Records excerpted from a collection –
########
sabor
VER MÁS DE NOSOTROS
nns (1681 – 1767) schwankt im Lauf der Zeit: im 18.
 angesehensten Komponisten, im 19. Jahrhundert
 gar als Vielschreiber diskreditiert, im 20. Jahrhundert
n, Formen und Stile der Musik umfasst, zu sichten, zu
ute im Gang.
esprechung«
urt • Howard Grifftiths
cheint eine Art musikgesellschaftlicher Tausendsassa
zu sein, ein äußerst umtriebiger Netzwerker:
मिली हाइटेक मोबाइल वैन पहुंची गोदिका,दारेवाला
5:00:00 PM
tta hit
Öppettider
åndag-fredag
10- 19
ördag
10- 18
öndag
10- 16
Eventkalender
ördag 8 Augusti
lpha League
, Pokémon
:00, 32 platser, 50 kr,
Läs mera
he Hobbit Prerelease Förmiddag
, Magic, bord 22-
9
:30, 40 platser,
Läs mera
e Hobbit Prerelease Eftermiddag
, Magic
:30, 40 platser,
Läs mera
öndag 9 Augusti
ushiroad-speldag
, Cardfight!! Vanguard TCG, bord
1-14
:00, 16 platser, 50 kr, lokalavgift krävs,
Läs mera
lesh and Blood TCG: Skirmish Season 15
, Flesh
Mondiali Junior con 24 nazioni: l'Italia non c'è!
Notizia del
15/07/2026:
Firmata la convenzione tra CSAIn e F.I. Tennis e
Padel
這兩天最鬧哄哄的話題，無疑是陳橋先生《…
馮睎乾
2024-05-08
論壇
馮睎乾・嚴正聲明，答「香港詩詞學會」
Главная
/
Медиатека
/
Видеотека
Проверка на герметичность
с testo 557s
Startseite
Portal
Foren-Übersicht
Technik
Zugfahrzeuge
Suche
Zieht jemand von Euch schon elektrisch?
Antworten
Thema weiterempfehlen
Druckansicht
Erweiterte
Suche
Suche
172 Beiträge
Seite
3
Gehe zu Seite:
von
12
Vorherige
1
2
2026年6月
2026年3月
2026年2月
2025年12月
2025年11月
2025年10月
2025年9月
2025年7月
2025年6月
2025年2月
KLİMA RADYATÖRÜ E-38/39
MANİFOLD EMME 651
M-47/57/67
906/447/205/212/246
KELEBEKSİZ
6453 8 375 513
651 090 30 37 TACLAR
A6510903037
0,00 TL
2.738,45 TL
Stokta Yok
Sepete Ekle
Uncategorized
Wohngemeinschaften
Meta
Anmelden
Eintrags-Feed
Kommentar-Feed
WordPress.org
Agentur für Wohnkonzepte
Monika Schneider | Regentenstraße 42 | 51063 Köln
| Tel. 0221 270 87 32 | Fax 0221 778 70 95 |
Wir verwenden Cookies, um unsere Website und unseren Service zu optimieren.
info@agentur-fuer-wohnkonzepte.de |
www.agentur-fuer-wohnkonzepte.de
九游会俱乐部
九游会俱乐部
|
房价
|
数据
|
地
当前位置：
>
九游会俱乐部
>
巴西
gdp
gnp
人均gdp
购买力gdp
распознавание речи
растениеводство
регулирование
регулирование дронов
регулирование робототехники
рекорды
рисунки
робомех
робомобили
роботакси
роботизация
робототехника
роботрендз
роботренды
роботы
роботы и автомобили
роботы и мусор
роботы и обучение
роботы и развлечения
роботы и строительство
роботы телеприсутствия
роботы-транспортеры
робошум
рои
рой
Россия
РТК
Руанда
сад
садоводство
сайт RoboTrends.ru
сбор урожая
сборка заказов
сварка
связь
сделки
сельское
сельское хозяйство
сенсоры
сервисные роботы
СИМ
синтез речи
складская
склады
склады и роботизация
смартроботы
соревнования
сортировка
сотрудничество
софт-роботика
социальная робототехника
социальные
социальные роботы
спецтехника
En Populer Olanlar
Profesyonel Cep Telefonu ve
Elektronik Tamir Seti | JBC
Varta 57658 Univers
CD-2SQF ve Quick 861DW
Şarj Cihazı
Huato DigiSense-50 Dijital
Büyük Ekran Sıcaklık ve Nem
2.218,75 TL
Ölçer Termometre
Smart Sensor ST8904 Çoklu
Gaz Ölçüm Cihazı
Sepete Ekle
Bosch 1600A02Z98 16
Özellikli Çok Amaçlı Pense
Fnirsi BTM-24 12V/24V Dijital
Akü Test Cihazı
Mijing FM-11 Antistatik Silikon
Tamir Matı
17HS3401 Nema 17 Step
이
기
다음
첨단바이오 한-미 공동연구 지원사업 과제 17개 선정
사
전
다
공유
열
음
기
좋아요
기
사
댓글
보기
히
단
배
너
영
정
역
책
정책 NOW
########
In the entries above, find the lines containing the word "Hobbit" and say how many there are, with no other words.

Answer to this task – 2